(Preguntas):
1. Reproduce del pasaje sobre el rito de la Alianza todo lo que va desde "Después tomó la" hasta "en estas cláusulas.".
2. Escribe la parte siguiente del pasaje del Éxodo sobre el rito de la Alianza a partir de la última oración que aparece.

(Fragmento proporcionado):
• • • •

Éxodo
Capítulo 24
Rito de la Alianza
El Señor dijo a Moisés:
–Sube a mí con Aarón, Nadab y Abihú y los setenta dirigentes de Israel y arrodíllense allí a distancia.
Después se acercará Moisés solo, no ellos, y el pueblo que no suba.
Moisés bajó y refirió al pueblo todo lo que le había dicho el Señor, todos sus mandatos, y el pueblo contestó a una:
–Haremos todo lo que dice el Señor.
Entonces Moisés puso por escrito todas las palabras del Señor; madrugó y levantó un altar en la falda del monte y doce piedras conmemorativas por las doce tribus de Israel.
Mandó a algunos jóvenes israelitas ofrecer los holocaustos y ofrecer novillos como sacrificios de comunión para el Señor.
Después tomó la mitad de la sangre y la echó en recipientes, y con la otra mitad roció el altar.
Tomó el documento del pacto y se lo leyó en voz alta al pueblo, el cual respondió:
–Haremos todo lo que manda el Señor y obedeceremos.
Moisés tomó el resto de la sangre y roció con ella al pueblo, diciendo:
–Ésta es la sangre del pacto que el Señor hace con ustedes según lo establecido en estas cláusulas.

• • • •

(Registros proporcionados):

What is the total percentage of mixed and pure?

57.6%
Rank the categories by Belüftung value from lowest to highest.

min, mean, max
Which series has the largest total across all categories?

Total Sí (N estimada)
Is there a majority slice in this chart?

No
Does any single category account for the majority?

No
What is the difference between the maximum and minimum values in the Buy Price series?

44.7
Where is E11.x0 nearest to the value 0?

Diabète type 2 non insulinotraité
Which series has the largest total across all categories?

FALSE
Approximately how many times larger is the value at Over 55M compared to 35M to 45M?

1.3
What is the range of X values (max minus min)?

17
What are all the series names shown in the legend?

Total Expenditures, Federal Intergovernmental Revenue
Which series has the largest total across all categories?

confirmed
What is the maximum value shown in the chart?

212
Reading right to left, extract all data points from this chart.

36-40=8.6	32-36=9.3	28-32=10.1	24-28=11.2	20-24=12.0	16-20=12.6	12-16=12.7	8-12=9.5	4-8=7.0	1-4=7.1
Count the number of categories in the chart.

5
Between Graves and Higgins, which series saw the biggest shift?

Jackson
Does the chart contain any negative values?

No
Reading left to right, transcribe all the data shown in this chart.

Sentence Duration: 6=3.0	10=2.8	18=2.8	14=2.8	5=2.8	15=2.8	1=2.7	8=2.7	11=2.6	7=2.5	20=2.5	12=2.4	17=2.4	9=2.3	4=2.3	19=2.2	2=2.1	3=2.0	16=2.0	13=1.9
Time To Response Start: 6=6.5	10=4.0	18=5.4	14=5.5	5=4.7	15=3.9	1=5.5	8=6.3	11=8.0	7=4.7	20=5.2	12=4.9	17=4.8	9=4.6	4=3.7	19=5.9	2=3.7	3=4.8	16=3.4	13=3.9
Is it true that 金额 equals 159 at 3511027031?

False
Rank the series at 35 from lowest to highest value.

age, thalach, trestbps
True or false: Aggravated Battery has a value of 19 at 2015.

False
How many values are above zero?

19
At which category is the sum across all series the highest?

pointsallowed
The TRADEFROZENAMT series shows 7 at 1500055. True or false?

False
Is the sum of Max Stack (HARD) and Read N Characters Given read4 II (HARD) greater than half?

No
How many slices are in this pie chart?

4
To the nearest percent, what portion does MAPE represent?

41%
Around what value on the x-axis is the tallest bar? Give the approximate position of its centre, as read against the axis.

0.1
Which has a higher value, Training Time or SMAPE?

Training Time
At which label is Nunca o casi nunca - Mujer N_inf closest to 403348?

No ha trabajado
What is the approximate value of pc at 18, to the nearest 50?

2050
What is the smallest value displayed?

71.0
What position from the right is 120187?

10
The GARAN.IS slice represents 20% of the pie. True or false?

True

• • • •

(Respuestas dadas):
1.
Después tomó la mitad de la sangre y la echó en recipientes, y con la otra mitad roció el altar.
Tomó el documento del pacto y se lo leyó en voz alta al pueblo, el cual respondió:
–Haremos todo lo que manda el Señor y obedeceremos.
Moisés tomó el resto de la sangre y roció con ella al pueblo, diciendo:
–Ésta es la sangre del pacto que el Señor hace con ustedes según lo establecido en estas cláusulas.

2.
Subieron Moisés, Aarón, Nadab, Abihú y los setenta dirigentes de Israel,
y vieron al Dios de Israel: bajo los pies tenía una especie de pavimento de zafiro, límpido como el mismo cielo.
Dios no extendió la mano contra los notables de Israel, que pudieron contemplar a Dios, y después comieron y bebieron.
El Señor dijo a Moisés:
–Sube hacia mí, al monte, que allí estaré yo para darte las tablas de piedra con la ley y los mandatos que he escrito para instruirlos.
Se levantó Moisés y subió con Josué, su ayudante, al monte de Dios;
a los dirigentes les dijo:
–Quédense aquí hasta que yo vuelva. Aarón y Jur están con ustedes; el que tenga algún asunto, que se lo traiga a ellos.
Cuando Moisés subió al monte, la nube lo cubría
y la Gloria del Señor descansaba sobre el monte Sinaí, y la nube lo cubrió durante seis días. Al séptimo día llamó a Moisés desde la nube.
La Gloria del Señor apareció a los israelitas como fuego voraz sobre la cumbre del monte.
Moisés se adentró en la nube y subió al monte, y estuvo allí cuarenta días con sus noches.